Netanyahu's highly anticipated turn at the United Nations, during which he repeatedly denounced the global organization as anti-Israel, was met with jeers by some delegates who walked out, but cheers and applause from his backers.
"As long as Hezbollah chooses the path of war, Israel has no choice, and Israel has every right to remove this threat and return our citizens to their homes safe," Netanyahu told the UN General Assembly.
"We will continue degrading Hezbollah until all our objectives are met."
His remarks appeared to undermine a truce proposal unveiled by the United States and France after President Joe Biden and his French counterpart, Emmanuel Macron, met on the sidelines of the UN gathering.
The White House has said that the ceasefire call had been "coordinated" with Israel, but Netanyahu's office on Thursday said that the prime minister had not responded to the proposal.
Netanyahu also issued a blunt warning to Iran in his UN address, saying: "I have a message for the tyrants of Tehran.

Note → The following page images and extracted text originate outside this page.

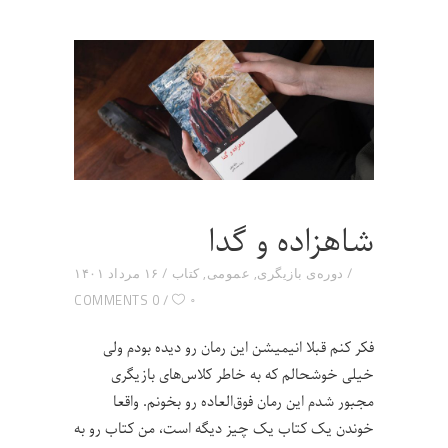
شاهزاده و گدا
دوره‌ی بازیگری
,
عمومی
,
کتاب
۱۶ مرداد ۱۴۰۱
۰
0 COMMENTS
فکر کنم قبلا انیمیشن این رمان رو دیده بودم ولی
خیلی خوشحالم که به خاطر کلاس‌های بازیگری
مجبور شدم این رمان فوق‌العاده رو بخونم. واقعا
خوندن یک کتاب یک چیز دیگه است، من کتاب رو به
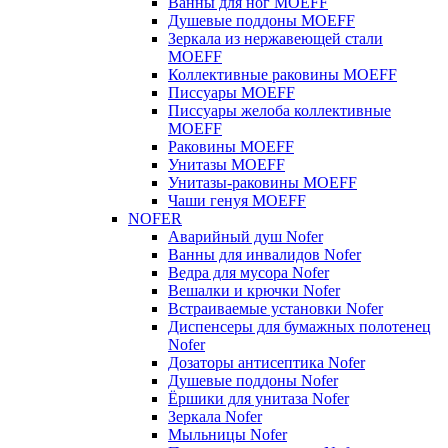
Ванны для ног MOEFF
Душевые поддоны MOEFF
Зеркала из нержавеющей стали
MOEFF
Коллективные раковины MOEFF
Писсуары MOEFF
Писсуары желоба коллективные
MOEFF
Раковины MOEFF
Унитазы MOEFF
Унитазы-раковины MOEFF
Чаши генуя MOEFF
NOFER
Аварийный душ Nofer
Ванны для инвалидов Nofer
Ведра для мусора Nofer
Вешалки и крючки Nofer
Встраиваемые установки Nofer
Диспенсеры для бумажных полотенец
Nofer
Дозаторы антисептика Nofer
Душевые поддоны Nofer
Ёршики для унитаза Nofer
Зеркала Nofer
Мыльницы Nofer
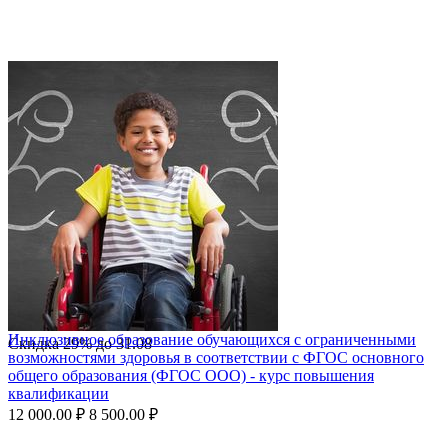
Инклюзивное образование обучающихся с ограниченными
Скидка
29%
до
31.08
возможностями здоровья в соответствии с ФГОС основного
общего образования (ФГОС ООО) - курс повышения
квалификации
12 000.00
₽
8 500.00
₽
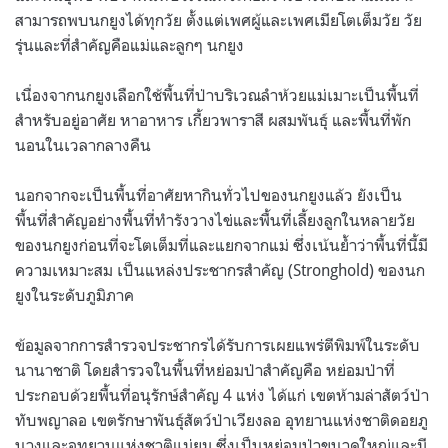
สามารถพบนกยูงได้ทุกวัย ตั้งแต่เพศผู้และเพศเมียโตเต็มวัย วัย
รุ่นและที่สำคัญคือแม่และลูกๆ นกยูง
เนื่องจากนกยูงเลือกใช้พื้นที่ป่าบริเวณลำห้วยแม่เมาะเป็นพื้นที่
สำหรับอยู่อาศัย หาอาหาร เกี้ยวพาราสี ผสมพันธุ์ และพื้นที่พัก
นอนในเวลากลางคืน
นอกจากจะเป็นพื้นที่อาศัยหากินทั่วไปของนกยูงแล้ว ยังเป็น
พื้นที่สำคัญอย่างพื้นที่ทำรังวางไข่และพื้นที่เลี้ยงลูกในหลายวัย
ของนกยูงก่อนที่จะโตเต็มที่และแยกจากแม่ ซึ่งเน้นย้ำว่าพื้นที่นี้มี
ความเหมาะสม เป็นแหล่งประชากรสำคัญ (Stronghold) ของนก
ยูงในระดับภูมิภาค
ข้อมูลจากการสำรวจประชากรได้รับการเผยแพร่ตีพิมพ์ในระดับ
นานาชาติ โดยสำรวจในพื้นที่หย่อมป่าสำคัญคือ หย่อมป่าที่
ประกอบด้วยพื้นที่อนุรักษ์สำคัญ 4 แห่ง ได้แก่ เขตห้ามล่าสัตว์ป่า
ทับพญาลอ เขตรักษาพันธุ์สัตว์ป่าเวียงลอ อุทยานแห่งชาติดอยภู
นางและอุทยานแห่งชาติแม่ยม ซึ่งเป็นหย่อมป่าขนาดใหญ่และมี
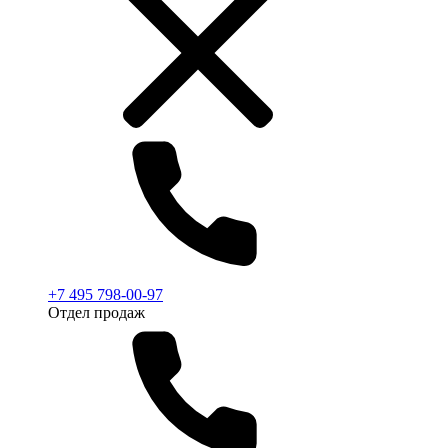
+7 495 798-00-97
Отдел продаж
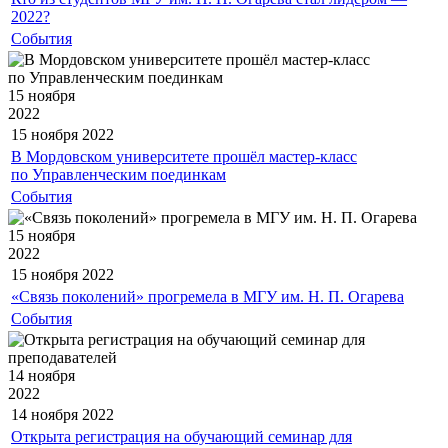
2022?
События
15 ноября
2022
15 ноября
2022
В Мордовском университете прошёл мастер-класс
по Управленческим поединкам
События
15 ноября
2022
15 ноября
2022
«Связь поколений» прогремела в МГУ им. Н. П. Огарева
События
14 ноября
2022
14 ноября
2022
Открыта регистрация на обучающий семинар для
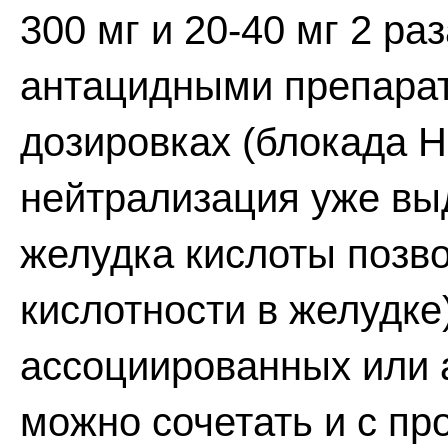
300 мг и 20-40 мг 2 раз
антацидными препарат
дозировках (блокада Н
нейтрализация уже вы
желудка кислоты позво
кислотности в желудке
ассоциированных или 
можно сочетать и с пр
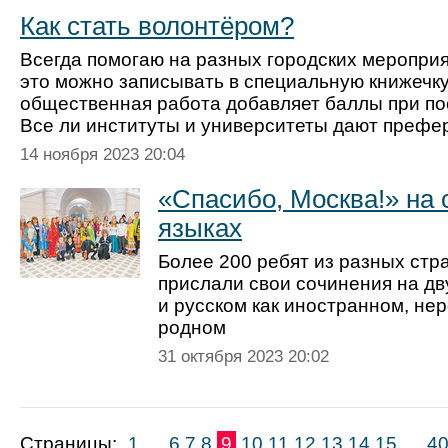
Как стать волонтёром?
Всегда помогаю на разных городских мероприят
это можно записывать в специальную книжечку
общественная работа добавляет баллы при пос
Все ли институты и университеты дают префе
14 ноября 2023 20:04
«Спасибо, Москва!» на
языках
Более 200 ребят из разных стр
прислали свои сочинения на дв
и русском как иностранном, не
родном
31 октября 2023 20:02
Страницы:
1
..
6
7
8
9
10
11
12
13
14
15
..
4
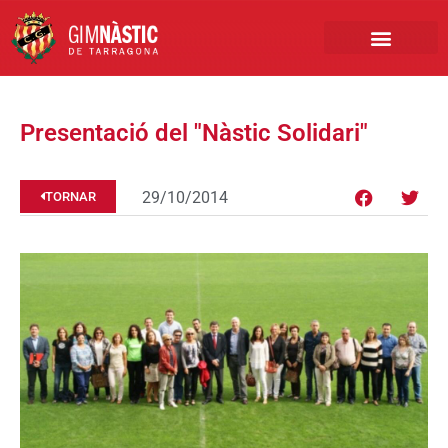
PRIMER EQUIP
MARCA NÀSTIC
INSCRIPCIONS FUTBO
BOTIGA ONLINE
Presentació del "Nàstic Solidari"
29/10/2014
TORNAR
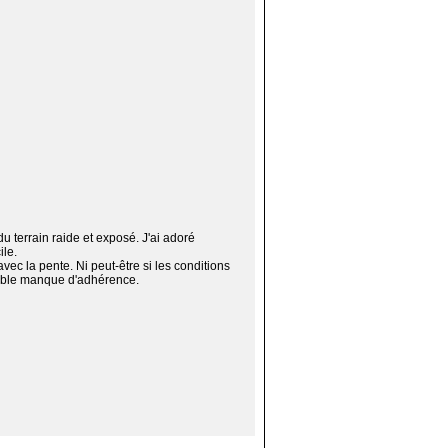
 terrain raide et exposé. J'ai adoré
ile.
ec la pente. Ni peut-être si les conditions
obable manque d'adhérence.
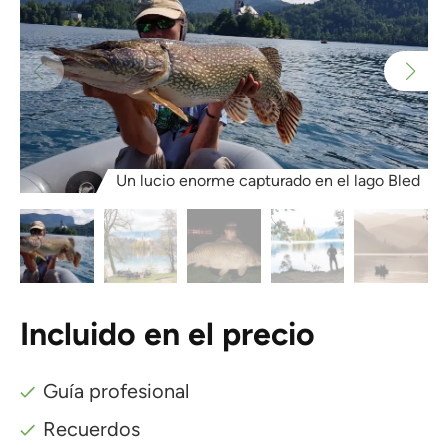
Un lucio enorme capturado en el lago Bled
Incluido en el precio
Guía profesional
Recuerdos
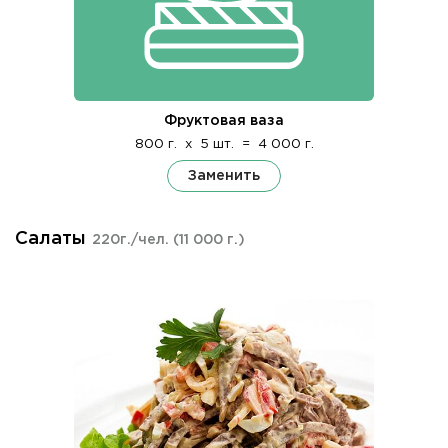
Фруктовая ваза
800 г.
x
5 шт.
=
4 000 г.
Заменить
Салаты
220г./чел.
(11 000 г.)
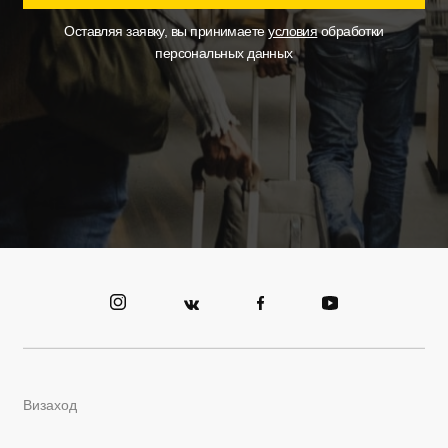
Оставляя заявку, вы принимаете
условия
обработки
персональных данных
Визаход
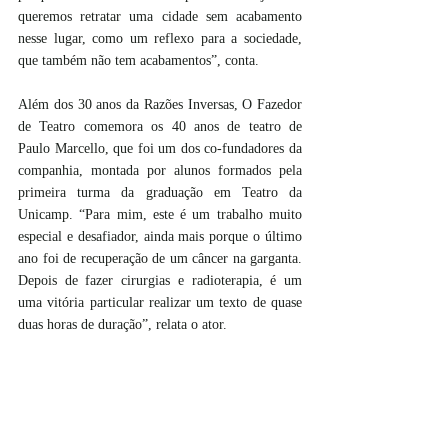
queremos retratar uma cidade sem acabamento 
nesse lugar, como um reflexo para a sociedade, 
que também não tem acabamentos”, conta.
Além dos 30 anos da Razões Inversas, O Fazedor 
de Teatro comemora os 40 anos de teatro de 
Paulo Marcello, que foi um dos co-fundadores da 
companhia, montada por alunos formados pela 
primeira turma da graduação em Teatro da 
Unicamp. “Para mim, este é um trabalho muito 
especial e desafiador, ainda mais porque o último 
ano foi de recuperação de um câncer na garganta. 
Depois de fazer cirurgias e radioterapia, é um 
uma vitória particular realizar um texto de quase 
duas horas de duração”, relata o ator. 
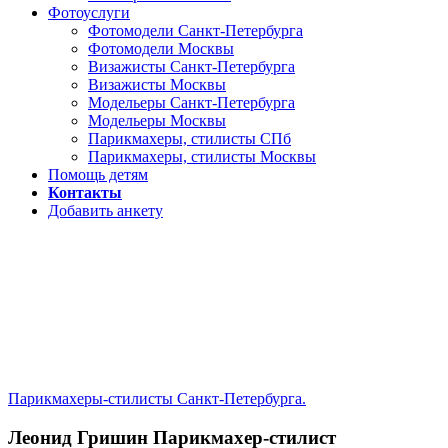
Фотоуслуги
Фотомодели Санкт-Петербурга
Фотомодели Москвы
Визажисты Санкт-Петербурга
Визажисты Москвы
Модельеры Санкт-Петербурга
Модельеры Москвы
Парикмахеры, стилисты СПб
Парикмахеры, стилисты Москвы
Помощь детям
Контакты
Добавить анкету
Парикмахеры-стилисты Санкт-Петербурга.
Леонид Гришин Парикмахер-стилист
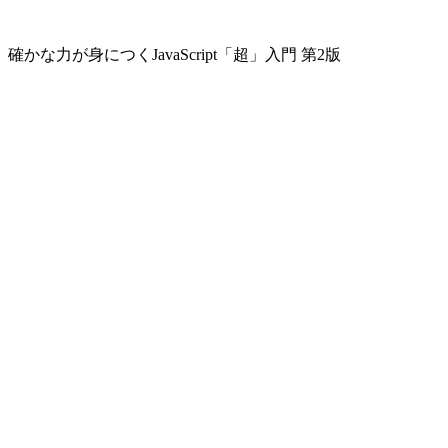
確かな力が身につくJavaScript「超」入門 第2版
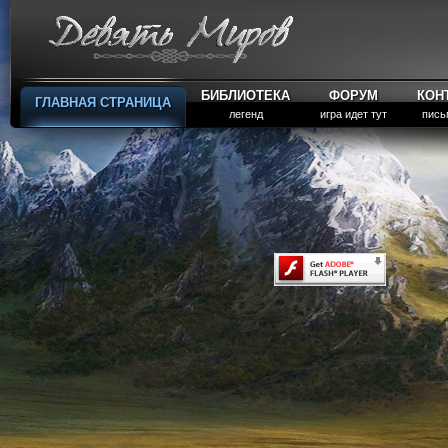
БИБЛИОТЕКА
ФОРУМ
КОН
ГЛАВНАЯ СТРАНИЦА
легенд
игра идет тут
пись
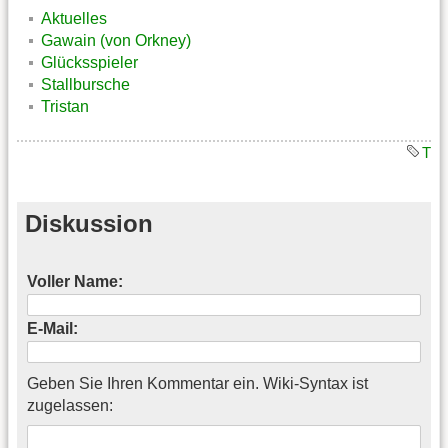
Aktuelles
Gawain (von Orkney)
Glücksspieler
Stallbursche
Tristan
T
Diskussion
Voller Name:
E-Mail:
Geben Sie Ihren Kommentar ein. Wiki-Syntax ist
zugelassen:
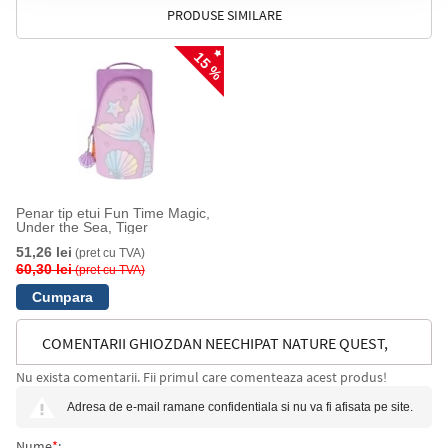
PRODUSE SIMILARE
15 %
Penar tip etui Fun Time Magic,
Under the Sea, Tiger
51,26 lei
(pret cu TVA)
60,30 lei
(pret cu TVA)
COMENTARII GHIOZDAN NEECHIPAT NATURE QUEST,
Nu exista comentarii. Fii primul care comenteaza acest produs!
SEA SPARKLES, GO OCEAN, TIGER
Adresa de e-mail ramane confidentiala si nu va fi afisata pe site.
Nume
*
:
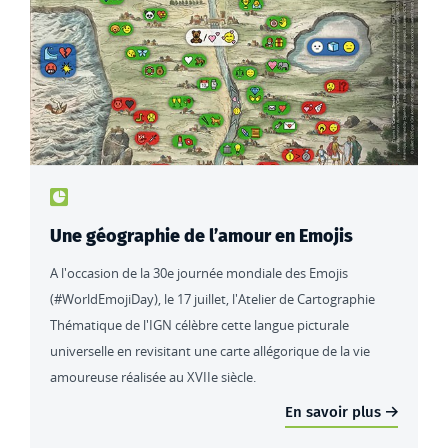
Type de contenu : actualités
Une géographie de l’amour en Emojis
A l'occasion de la 30e journée mondiale des Emojis
(#WorldEmojiDay), le 17 juillet, l'Atelier de Cartographie
Thématique de l'IGN célèbre cette langue picturale
universelle en revisitant une carte allégorique de la vie
amoureuse réalisée au XVIIe siècle.
En savoir plus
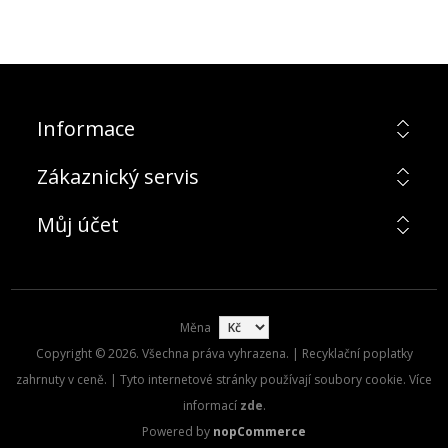
Informace
Zákaznický servis
Můj účet
Měna
Copyright © 2026. Všechna práva vyhrazena. | Recyklační poplatky
zahrnuty v ceně. | Tyto internetové stránky používají soubory cookie. Více
informací
zde
.
Powered by
nopCommerce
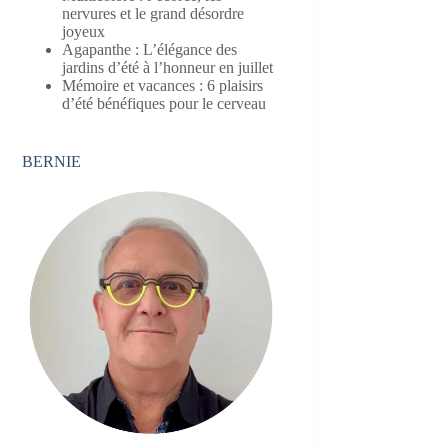
nervures et le grand désordre
joyeux
Agapanthe : L’élégance des
jardins d’été à l’honneur en juillet
Mémoire et vacances : 6 plaisirs
d’été bénéfiques pour le cerveau
BERNIE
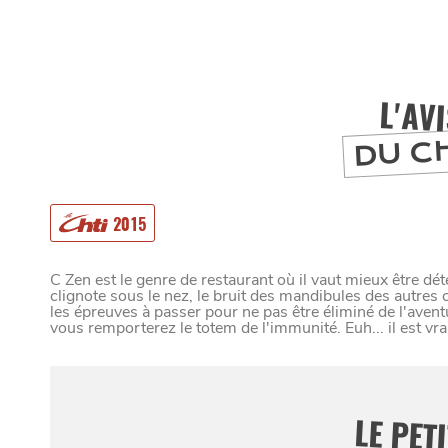
L'AV
DU C
2015
C Zen est le genre de restaurant où il vaut mieux être dé
clignote sous le nez, le bruit des mandibules des autres c
les épreuves à passer pour ne pas être éliminé de l'aventu
MANGER
vous remporterez le totem de l'immunité. Euh... il est vr
LE PET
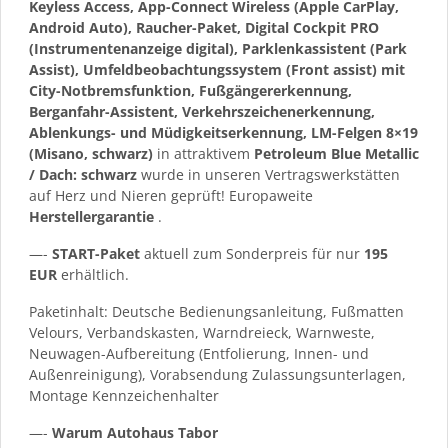
Keyless Access, App-Connect Wireless (Apple CarPlay,
Android Auto), Raucher-Paket, Digital Cockpit PRO
(Instrumentenanzeige digital), Parklenkassistent (Park
Assist), Umfeldbeobachtungssystem (Front assist) mit
City-Notbremsfunktion, Fußgängererkennung,
Berganfahr-Assistent, Verkehrszeichenerkennung,
Ablenkungs- und Müdigkeitserkennung, LM-Felgen 8×19
(Misano, schwarz)
in attraktivem
Petroleum Blue Metallic
/ Dach: schwarz
wurde in unseren Vertragswerkstätten
auf Herz und Nieren geprüft! Europaweite
Herstellergarantie
.
—-
START-Paket
aktuell zum Sonderpreis für nur
195
EUR
erhältlich.
Paketinhalt: Deutsche Bedienungsanleitung, Fußmatten
Velours, Verbandskasten, Warndreieck, Warnweste,
Neuwagen-Aufbereitung (Entfolierung, Innen- und
Außenreinigung), Vorabsendung Zulassungsunterlagen,
Montage Kennzeichenhalter
—-
Warum Autohaus Tabor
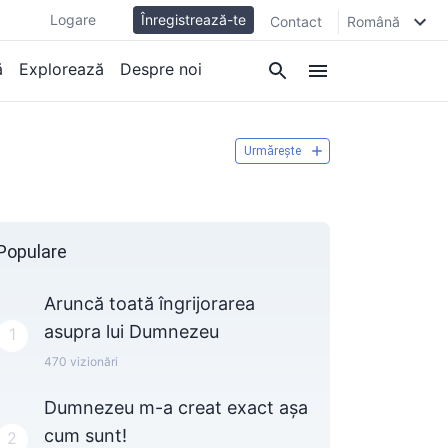
Logare
Înregistrează-te
Contact
Română
ă
Explorează
Despre noi
Urmărește
Populare
Aruncă toată îngrijorarea
asupra lui Dumnezeu
1
470
vizionări
Dumnezeu m-a creat exact așa
cum sunt!
2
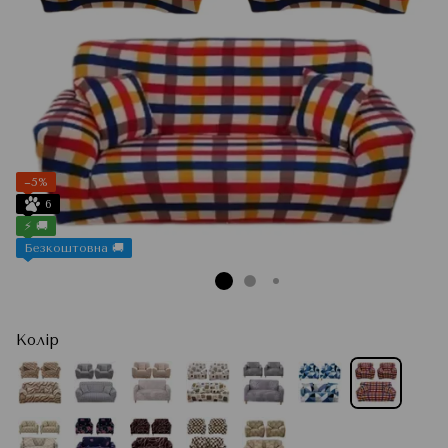
−5%
6
⚡ 🚚
Безкоштовна 🚚
Колір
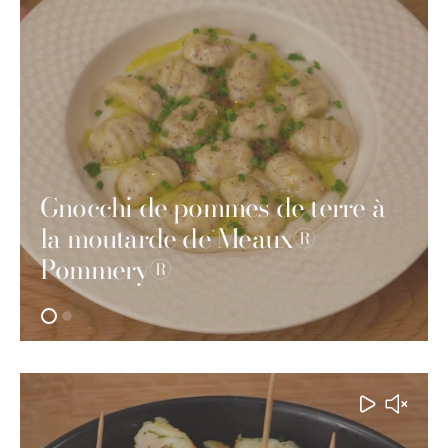
Gnocchi de pommes de terre à
la moutarde de Meaux®
Pommery®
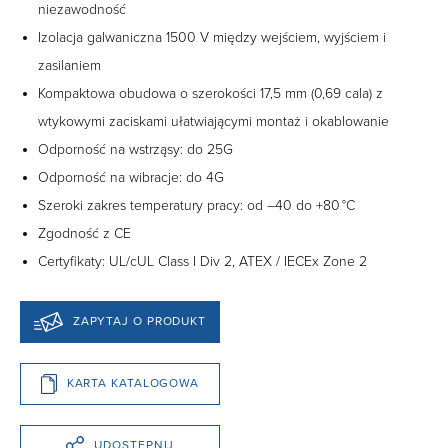
niezawodność
Izolacja galwaniczna 1500 V między wejściem, wyjściem i
zasilaniem
Kompaktowa obudowa o szerokości 17,5 mm (0,69 cala) z
wtykowymi zaciskami ułatwiającymi montaż i okablowanie
Odporność na wstrząsy: do 25G
Odporność na wibracje: do 4G
Szeroki zakres temperatury pracy: od –40 do +80 °C
Zgodność z CE
Certyfikaty: UL/cUL Class I Div 2, ATEX / IECEx Zone 2
ZAPYTAJ O PRODUKT
KARTA KATALOGOWA
UDOSTĘPNIJ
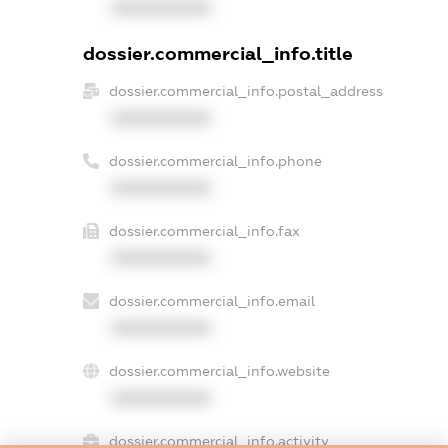
XXXXXXXXXX
dossier.commercial_info.title
dossier.commercial_info.postal_address
XXXXXXXXXX
dossier.commercial_info.phone
XXXXXXXXXX
dossier.commercial_info.fax
XXXXXXXXXX
dossier.commercial_info.email
XXXXXXXXXX
dossier.commercial_info.website
XXXXXXXXXX
dossier.commercial_info.activity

If you strike us, we will strike you.
"There is no place in Iran that the long arm of Israel cannot reach, and that's true of the entire Middle East," he added.
Delegates representing Lebanon, Iran, the Palestinians and others exited the room as Netanyahu took the rostrum for his speech.
"We have no interest in listening to the war criminal Netanyahu and to his lies," Majed Bamya, the Palestinian deputy ambassador to the UN, wrote on X alongside an image of his delegation's empty seats.
Netanyahu was "promising to repeat the atrocities committed in Gaza in Lebanon, (he) has nothing to do at the podium of the General Assembly," Bamya added in a subsequent post.
Netanyahu said at the start of his speech that "after I heard the lies and slanders leveled at my country by many of the speakers at this podium, I decided to come here and set the record straight."
Ahead of his appearance, protesters gathered outside Netanyahu's hotel in New York to demand an end to the violence in Gaza and Lebanon.
'Deadliest period'
Hezbollah and Israel have been locked in a deadly exchange of cross-border fire since the Iran-backed group's Palestinian ally, Hamas, attacked Israel on October 7.
Netanyahu vowed Friday that "Hamas has got to go" and would have no role in the reconstruction of Gaza as he vowed to fight until "total victory."
Since Monday, Israel has shifted its focus from Gaza to its northern front with Lebanon, where heavy bombing has killed 700 people and sparked an exodus of around 118,000 people.
The UN said Friday that a "catastrophic" intensification of Israeli attacks targeting Hezbollah militants had left Lebanon facing its "deadliest period... in a generation."
The Israeli strikes have brought the overall death toll in Lebanon to more than 1,500 people killed in nearly a year of clashes, according to Lebanese authorities.
That toll surpasses the 1,200 mostly civilians killed during the 2006 war between Israel and Hezbollah, which also killed around 160 Israelis, most of them soldiers.